Just this week, I ran across a couple of things that really sent my blood pressure off the charts (I’ll tell you what they were later in this post). These articles caused me to write this blog post instead of the one I had planned that talked about how to evaluate your year-end financials.
Common bookkeeping mistakes
Here is a list of common bookkeeping mistakes that happen:
- We transpose a number – say the receipt totals $60.69 and we enter it as $60.96. Not a huge deal. If you use accounting software and split out the details of the items purchased, your transaction won’t balance and you’ll be able to fix it immediately. Otherwise, we’ll discover the mistake when we reconcile our checking or credit card account.
- YES, you should be reconciling your checking and credit card accounts EVERY month.
- We assign something to the wrong account – ok, that’s NOT the end of the earth but it can skew your numbers.
- If you are a maker and purchase $100 worth of yarn – you should enter it into Inventory and NOT post it directly to Cost of Goods Sold.
- Not doing a yearly physical inventory. If you file a Schedule C with your Federal Income Tax return (Form 1040) you’ll be asked for beginning and ending inventory – PLUS any amounts taken from inventory for personal use.
- Mixing business and personal expenses in one bank or credit card account – this makes it super hard to keep things straight and if you are every audited – well the IRS doesn’t like this one bit!
- Throwing all your receipts into a shoebox and saying – “oh well, I’ll do this later”. And the next thing you know you have an entire year of STUFF to go through.
- Including the Sales Tax you collect on your sales as Income. Sales Tax that you collect is NOT your income! That money belongs to your state, they expect you to hang onto it until it’s time for you to remit it to them. Sales Tax you collect is a Liaibility – money that you owe someone else.
- There are more things – but hey, I don’t want you to feel that I’m picking on you 🙂
These were the articles that sent my blood pressure off the charts!

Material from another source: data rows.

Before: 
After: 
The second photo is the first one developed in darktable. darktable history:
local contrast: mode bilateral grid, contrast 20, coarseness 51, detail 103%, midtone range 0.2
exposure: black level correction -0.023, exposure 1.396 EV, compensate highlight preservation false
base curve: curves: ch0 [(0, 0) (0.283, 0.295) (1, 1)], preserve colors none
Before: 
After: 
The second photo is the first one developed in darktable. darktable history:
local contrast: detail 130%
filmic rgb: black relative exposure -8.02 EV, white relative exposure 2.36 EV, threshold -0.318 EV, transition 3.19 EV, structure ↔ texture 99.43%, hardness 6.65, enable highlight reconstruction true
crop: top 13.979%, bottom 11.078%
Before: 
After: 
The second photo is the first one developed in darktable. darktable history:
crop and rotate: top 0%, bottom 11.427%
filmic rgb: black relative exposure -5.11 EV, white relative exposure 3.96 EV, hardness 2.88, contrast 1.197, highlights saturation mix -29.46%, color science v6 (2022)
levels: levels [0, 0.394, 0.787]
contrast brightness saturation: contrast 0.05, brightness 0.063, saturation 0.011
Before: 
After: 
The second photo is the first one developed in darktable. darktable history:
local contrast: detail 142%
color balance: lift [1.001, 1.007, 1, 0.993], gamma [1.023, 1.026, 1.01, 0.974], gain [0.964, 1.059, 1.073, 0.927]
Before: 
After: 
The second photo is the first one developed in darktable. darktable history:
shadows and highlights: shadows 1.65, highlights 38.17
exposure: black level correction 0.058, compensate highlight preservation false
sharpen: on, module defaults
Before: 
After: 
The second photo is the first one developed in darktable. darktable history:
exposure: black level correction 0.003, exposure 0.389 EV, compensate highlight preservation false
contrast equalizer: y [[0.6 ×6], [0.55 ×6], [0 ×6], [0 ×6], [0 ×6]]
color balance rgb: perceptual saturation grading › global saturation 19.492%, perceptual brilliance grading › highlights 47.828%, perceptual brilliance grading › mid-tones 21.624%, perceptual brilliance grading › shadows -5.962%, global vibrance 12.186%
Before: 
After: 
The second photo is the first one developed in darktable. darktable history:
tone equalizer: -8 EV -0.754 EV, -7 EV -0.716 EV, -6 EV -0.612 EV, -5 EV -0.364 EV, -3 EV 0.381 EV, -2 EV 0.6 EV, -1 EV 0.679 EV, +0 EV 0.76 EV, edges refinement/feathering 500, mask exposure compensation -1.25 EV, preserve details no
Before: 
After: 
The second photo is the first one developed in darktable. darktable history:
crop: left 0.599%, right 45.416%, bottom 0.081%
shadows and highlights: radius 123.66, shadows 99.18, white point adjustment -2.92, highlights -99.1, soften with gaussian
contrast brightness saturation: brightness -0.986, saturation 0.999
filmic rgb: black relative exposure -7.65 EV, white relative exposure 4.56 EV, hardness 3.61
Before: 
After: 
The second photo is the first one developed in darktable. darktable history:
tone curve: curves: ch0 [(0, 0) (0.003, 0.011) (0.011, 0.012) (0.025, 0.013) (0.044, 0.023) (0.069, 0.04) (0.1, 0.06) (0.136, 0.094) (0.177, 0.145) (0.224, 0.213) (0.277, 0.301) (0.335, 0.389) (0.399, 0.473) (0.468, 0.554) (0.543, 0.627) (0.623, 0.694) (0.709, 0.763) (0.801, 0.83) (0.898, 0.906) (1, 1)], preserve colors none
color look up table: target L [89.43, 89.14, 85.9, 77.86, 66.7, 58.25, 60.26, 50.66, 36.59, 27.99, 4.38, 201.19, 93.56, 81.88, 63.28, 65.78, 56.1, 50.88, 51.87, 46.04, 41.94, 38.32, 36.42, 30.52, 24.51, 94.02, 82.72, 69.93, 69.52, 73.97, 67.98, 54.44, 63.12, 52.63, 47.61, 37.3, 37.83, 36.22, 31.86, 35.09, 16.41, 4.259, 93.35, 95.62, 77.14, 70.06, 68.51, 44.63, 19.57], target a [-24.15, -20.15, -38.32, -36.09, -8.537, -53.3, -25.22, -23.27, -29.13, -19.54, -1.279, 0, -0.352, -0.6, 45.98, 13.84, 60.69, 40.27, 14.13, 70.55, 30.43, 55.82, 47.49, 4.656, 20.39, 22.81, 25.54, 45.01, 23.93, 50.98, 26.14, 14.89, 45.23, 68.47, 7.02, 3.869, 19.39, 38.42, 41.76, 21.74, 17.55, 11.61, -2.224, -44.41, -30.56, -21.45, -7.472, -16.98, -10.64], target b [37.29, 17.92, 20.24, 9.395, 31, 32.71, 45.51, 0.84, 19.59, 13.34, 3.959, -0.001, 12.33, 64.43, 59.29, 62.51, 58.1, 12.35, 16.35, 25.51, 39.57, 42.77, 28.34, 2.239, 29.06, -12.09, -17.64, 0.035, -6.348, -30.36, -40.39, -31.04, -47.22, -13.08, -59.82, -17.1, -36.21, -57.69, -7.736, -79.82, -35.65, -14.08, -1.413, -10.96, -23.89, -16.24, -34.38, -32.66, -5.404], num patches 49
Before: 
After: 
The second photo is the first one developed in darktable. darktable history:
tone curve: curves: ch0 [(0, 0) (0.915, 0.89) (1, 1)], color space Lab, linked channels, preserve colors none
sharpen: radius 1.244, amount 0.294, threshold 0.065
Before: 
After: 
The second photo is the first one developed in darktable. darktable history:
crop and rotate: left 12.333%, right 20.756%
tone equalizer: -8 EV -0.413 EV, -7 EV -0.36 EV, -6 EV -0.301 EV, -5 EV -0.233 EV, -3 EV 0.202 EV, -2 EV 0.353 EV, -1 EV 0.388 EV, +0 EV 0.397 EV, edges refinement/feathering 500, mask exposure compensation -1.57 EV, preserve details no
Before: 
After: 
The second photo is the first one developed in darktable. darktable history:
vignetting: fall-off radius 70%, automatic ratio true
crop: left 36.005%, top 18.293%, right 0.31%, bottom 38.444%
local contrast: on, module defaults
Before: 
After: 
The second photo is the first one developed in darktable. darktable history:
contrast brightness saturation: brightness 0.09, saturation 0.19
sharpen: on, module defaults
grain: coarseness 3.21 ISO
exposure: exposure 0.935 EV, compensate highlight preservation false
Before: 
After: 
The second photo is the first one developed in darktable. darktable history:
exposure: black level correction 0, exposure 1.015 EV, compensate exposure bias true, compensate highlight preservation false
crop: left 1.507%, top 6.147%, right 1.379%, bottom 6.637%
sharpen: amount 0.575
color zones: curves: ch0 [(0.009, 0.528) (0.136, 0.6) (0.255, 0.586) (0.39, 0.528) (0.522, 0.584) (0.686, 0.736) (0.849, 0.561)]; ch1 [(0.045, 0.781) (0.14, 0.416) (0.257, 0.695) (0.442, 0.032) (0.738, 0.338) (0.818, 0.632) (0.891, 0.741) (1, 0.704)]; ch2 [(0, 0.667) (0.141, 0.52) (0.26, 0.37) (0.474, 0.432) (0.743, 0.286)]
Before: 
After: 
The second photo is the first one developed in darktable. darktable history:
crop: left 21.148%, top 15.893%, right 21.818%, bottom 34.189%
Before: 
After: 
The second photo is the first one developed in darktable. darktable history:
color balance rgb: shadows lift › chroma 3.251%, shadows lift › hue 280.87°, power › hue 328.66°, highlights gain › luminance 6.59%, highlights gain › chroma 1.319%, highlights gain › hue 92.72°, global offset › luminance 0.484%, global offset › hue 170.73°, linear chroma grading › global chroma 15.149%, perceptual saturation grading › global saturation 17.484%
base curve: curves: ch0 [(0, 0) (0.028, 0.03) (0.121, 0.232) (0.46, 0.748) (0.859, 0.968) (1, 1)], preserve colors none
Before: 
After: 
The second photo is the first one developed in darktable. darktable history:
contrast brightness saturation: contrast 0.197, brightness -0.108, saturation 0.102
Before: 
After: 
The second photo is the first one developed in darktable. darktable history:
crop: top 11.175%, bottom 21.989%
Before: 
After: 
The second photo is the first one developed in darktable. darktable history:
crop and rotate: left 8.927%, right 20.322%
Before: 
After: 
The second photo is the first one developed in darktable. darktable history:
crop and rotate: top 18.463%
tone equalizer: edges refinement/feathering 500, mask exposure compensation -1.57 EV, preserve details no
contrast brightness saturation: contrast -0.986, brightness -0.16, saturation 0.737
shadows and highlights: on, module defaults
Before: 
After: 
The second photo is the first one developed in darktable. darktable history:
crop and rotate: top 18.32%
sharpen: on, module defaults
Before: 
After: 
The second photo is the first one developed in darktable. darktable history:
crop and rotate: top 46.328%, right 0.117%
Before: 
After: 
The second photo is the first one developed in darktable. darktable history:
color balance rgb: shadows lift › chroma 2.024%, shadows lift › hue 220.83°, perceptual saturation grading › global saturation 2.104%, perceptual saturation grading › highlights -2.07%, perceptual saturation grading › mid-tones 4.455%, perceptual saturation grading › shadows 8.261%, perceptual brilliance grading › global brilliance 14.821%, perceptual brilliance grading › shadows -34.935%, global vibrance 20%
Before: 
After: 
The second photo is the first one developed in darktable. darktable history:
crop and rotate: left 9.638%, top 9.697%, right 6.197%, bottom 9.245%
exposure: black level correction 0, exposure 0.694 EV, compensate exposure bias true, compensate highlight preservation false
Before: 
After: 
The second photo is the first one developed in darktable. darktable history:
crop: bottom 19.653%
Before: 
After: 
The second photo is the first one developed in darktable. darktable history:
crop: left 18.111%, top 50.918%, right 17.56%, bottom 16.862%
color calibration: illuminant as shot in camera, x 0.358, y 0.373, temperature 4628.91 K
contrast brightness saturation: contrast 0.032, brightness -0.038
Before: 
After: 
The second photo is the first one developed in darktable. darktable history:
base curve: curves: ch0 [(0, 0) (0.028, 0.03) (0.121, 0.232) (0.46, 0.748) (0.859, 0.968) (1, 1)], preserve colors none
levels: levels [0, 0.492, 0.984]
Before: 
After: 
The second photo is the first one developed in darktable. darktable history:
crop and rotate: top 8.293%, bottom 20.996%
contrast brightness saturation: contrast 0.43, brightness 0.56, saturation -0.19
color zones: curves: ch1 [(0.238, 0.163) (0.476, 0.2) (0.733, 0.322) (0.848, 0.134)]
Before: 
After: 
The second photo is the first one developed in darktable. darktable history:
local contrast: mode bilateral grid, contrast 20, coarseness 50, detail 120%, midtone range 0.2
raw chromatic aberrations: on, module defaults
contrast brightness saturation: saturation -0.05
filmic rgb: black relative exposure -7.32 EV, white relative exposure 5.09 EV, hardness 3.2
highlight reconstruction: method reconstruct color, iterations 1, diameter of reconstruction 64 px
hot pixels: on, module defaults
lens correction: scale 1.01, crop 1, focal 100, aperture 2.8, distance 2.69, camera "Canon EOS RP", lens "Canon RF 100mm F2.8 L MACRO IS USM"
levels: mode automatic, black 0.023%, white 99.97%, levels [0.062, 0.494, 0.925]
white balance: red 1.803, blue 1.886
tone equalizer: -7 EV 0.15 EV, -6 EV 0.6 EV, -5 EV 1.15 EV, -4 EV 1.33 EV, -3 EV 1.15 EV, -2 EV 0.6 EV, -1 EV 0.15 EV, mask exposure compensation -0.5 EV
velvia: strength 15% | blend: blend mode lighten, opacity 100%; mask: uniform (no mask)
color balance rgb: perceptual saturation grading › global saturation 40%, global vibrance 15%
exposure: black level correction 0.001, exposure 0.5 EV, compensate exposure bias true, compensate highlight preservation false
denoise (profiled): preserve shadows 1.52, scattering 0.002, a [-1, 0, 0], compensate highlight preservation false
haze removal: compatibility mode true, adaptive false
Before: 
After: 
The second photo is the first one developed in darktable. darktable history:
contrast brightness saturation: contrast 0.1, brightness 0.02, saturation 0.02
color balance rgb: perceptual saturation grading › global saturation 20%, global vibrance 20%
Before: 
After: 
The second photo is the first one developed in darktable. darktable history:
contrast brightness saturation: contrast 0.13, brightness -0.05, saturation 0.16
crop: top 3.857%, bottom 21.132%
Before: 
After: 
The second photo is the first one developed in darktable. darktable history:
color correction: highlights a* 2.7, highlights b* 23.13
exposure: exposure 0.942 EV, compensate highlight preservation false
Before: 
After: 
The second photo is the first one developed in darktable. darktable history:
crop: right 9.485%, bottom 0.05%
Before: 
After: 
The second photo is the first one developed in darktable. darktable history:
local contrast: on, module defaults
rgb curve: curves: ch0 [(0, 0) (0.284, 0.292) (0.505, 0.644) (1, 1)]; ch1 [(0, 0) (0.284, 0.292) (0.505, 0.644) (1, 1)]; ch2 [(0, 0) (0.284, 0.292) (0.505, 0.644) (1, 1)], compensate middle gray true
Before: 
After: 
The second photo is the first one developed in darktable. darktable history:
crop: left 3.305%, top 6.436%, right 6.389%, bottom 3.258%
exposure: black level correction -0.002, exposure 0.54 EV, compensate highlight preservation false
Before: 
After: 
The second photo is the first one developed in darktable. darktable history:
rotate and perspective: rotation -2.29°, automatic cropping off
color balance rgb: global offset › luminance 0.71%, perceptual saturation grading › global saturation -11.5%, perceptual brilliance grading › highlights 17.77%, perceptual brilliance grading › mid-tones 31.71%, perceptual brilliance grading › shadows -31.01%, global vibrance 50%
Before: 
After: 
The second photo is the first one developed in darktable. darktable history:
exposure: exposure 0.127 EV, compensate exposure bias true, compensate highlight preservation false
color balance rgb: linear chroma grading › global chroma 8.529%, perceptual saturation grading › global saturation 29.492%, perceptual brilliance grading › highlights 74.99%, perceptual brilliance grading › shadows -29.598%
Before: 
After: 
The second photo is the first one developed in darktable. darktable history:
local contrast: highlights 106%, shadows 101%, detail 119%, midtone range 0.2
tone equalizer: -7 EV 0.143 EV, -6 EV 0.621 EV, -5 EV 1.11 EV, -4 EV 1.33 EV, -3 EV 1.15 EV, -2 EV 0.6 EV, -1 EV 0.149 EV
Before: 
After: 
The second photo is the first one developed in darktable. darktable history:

I read an article about the hobby vs. business myth, in the article there was an explanation of where hobby income and expenses were reported on a Federal 1040 form. While the article offered some good advice the information about hobby income is OUTDATED, it’s ONLY accurate for tax years 2017 and prior. And there is no mention at all that the tax laws for 2018 have changed – not even a note! So, here’s a brief update on hobby income & expenses – contact your CPA or tax preparer for ALL of the details:
- Line 21 for reporting Other Income (such as hobby income) is no longer on the 1040 form, it’s now reported on Line 21 on Schedule 1
- Schedule A (where you previously could deduct hobby expenses UP TO but not more than the total of hobby income) no longer exists. And none of the new Schedules 1-6 have a spot to report hobby expenses. This means that you are taxed on your ENTIRE hobby income.
NOTE: Schedule C – Profit or Loss from Business still exists for Sole Proprietors and hasn’t changed much for 2018.
The other article I read offered a free Excel based handmade business bookkeeping spreadsheet (I’m not even going to post that link to that), written by someone who clearly states that she now uses QuickBooks for her bookkeeping. Ok, so fine – I don’t have much of an issue with that. But what I do have an issue with is that in her free bookkeeping spreadsheet she has you track the Sales Tax you collect on your sales as INCOME! This is totally inaccurate.
With that, I’m going to end this post (and my rant) before I get totally carried away.